You’ve probably heard technology rumours about consumers soon having the capability to use their mobile phone like a credit card. You may also have read about Google Wallet (I wrote about it over a year ago and we’re still not seeing much consumer usage yet and I should mention that its only an Android App currently – which is probably why it hasn’t reached critical mass yet) which stores your payment information, transaction history, retail store rewards cards, gift cards and Google Offers for you to use for in-store shopping or buying online.
Google Wallet wouldn’t be possible without Near Field Communication (NFC) technology and while this seems pretty advanced technology, its actually been around for ages. The NFC Forum was founded in 2004 and the first smartphone utilising the technology was launched by Nokia in 2006 – but its origins go back to 1983. Wikipedia says Near field communication (NFC) is a set of standards for smartphones and similar devices to establish radio communication with each other by touching them together or bringing them into close proximity, usually no more than a few centimeters.
For digital and mobile marketing, NFC has already made some inroads with technology like Bluetooth, which uses NFC technology to create its connection. But while Bluetooth is popular in countries like Japan and South Korea, few people in Australia have their Bluetooth turned on by default, which makes sending marketing messages to them when they walk past a Bluetooth enabled device, much harder to get cut through. Multi-player games and devices such as Playstation Portable (PSP) also use Bluetooth technology to connect their players who are in close proximity to one another. Otherwise an internet connection is required to connect players. It seems to be a source of frustration that the PSP doesn’t use the superior NFC technology to connect players.
The most recent use of the NFC technology is the launch of the PayPass system to allow touch payments for credit card transactions under $100. People have quickly become comfortable with the touch and go system and there doesn’t seem to have been any media coverage of an increase in fraud since this system has launched, which would have been people’s initial concern seeing as their Visa Debit cards, which hold their personal money (not the bank’s), can also use the PayPall system. Were you to use Google Wallet or one of its competitors, you can start to store your credit card information in your mobile smartphone and use this to pay for your groceries, petrol, clothes or anything else you may use a credit card for. For mCommerce sites, this means no more entering your credit card details for mobile shopping, your phone will store the information. And while I haven’t seen it used personally, I’m told that some ticketing systems are using NFC to identify an individuals presence – such as transport and events. Please comment below if you’ve seen this in action or used it yourself.

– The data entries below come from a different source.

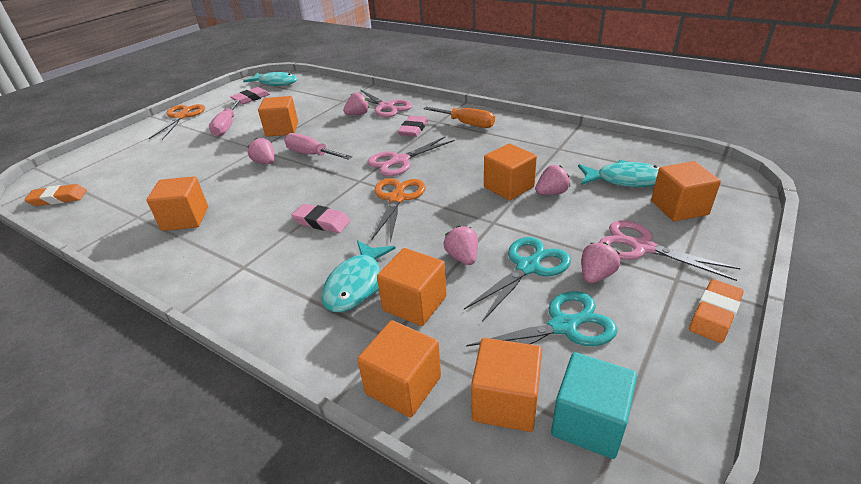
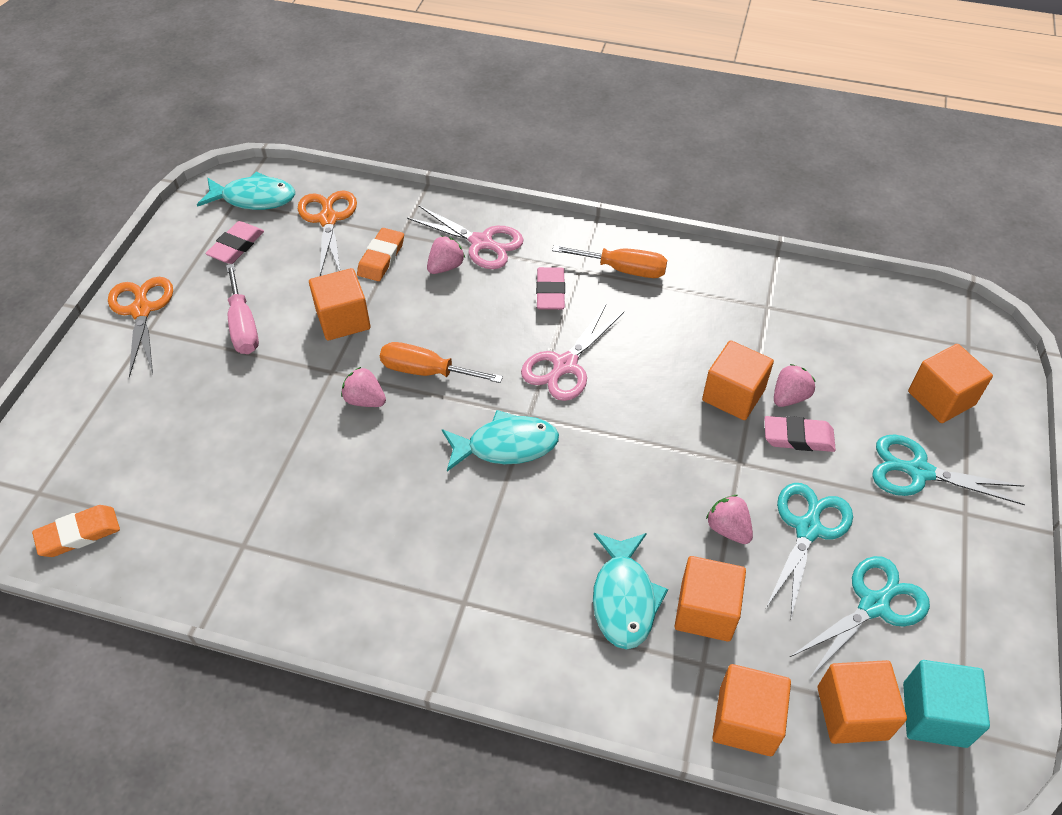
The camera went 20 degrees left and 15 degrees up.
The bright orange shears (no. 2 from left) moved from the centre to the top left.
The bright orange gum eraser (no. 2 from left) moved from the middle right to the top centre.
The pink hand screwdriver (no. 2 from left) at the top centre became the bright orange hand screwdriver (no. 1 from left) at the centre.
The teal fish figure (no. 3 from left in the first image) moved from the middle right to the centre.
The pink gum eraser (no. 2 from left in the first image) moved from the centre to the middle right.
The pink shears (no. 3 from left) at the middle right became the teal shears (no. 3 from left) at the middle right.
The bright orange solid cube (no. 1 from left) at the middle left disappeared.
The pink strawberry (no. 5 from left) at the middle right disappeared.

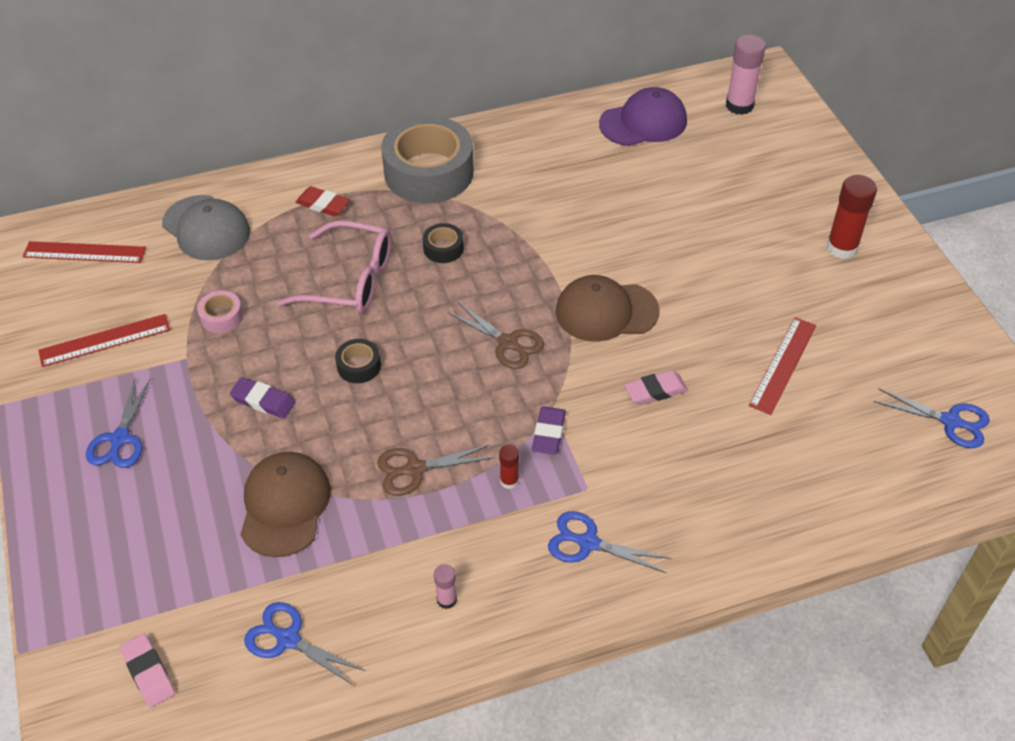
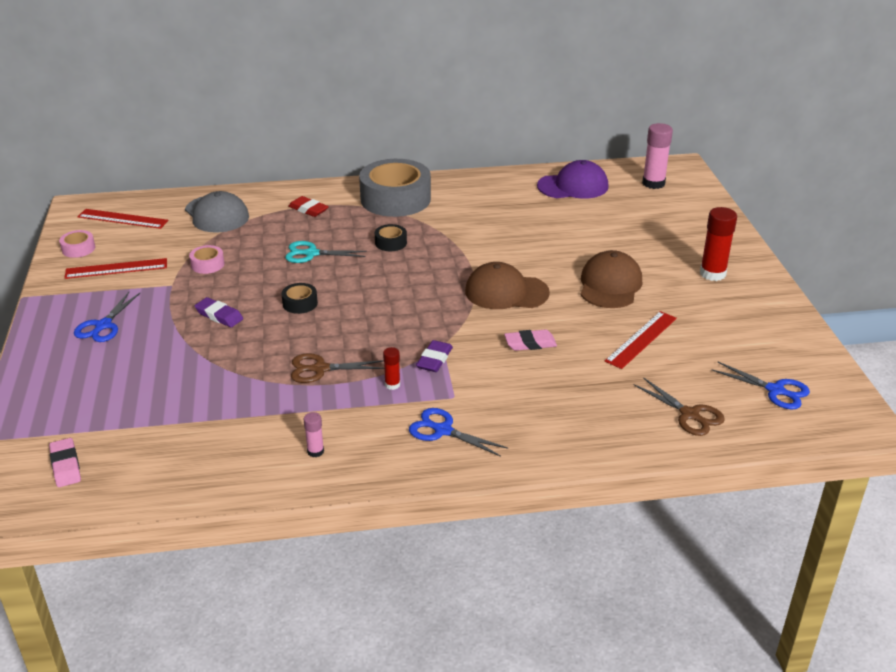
The camera went 10 degrees right and 15 degrees down.
The pink tape (no. 1 from left) at the middle left appeared.
The pink eyeglasses at the middle left was replaced by the teal shears at the centre.
The russet baseball cap (no. 1 from left in the first image) moved from the bottom left to the middle right.
The russet shears (no. 2 from left) moved from the centre to the middle right.
The royal blue shears (no. 2 from left) at the bottom left disappeared.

As you can probably see, I’m not incredibly technical and I struggle to explain how NFC actually works, but what I understand better is how it is going to change how we shop online. Consumers are fairly aware that smartphones and tablets are fast changing human behaviour and how we browse online and I think NFC is the beginning of the transition to a cashless world. It might takes decades to go completely cashless, and I don’t know about you, but for years now I’ve carried very little cash on me and transact almost completely using my cards – for food, for the gym etc. If I can start to do this with my mobile phone, my wallet becomes one less thing that I need to carry with me and one less thing I have to worry about losing.
As a consumer, I love the simplicity our smartphones are offering us. My iPhone has all my music, my email, my phone contacts, it’s my connection to social media, to my banks, it’s my camera and my timesheet for clients and my calculator, my radio, my notepad, my GPS navigator, my library, calendar and so many more things I can’t even think of. And while some businesses will simply migrate online, moving their business to apps, many are not able to compete with Google or Apple and their businesses are dissolving or becoming far less profitable. I love the convenience it affords me as a consumer, but I am sad for what it means for competition and diversity of providers. I know all things must change, and as many new businesses will develop out of the digital revolution as those who fold, but I wish that I didn’t see this as an ominous sign for all of the industries that are now entwined in my little mobile phone.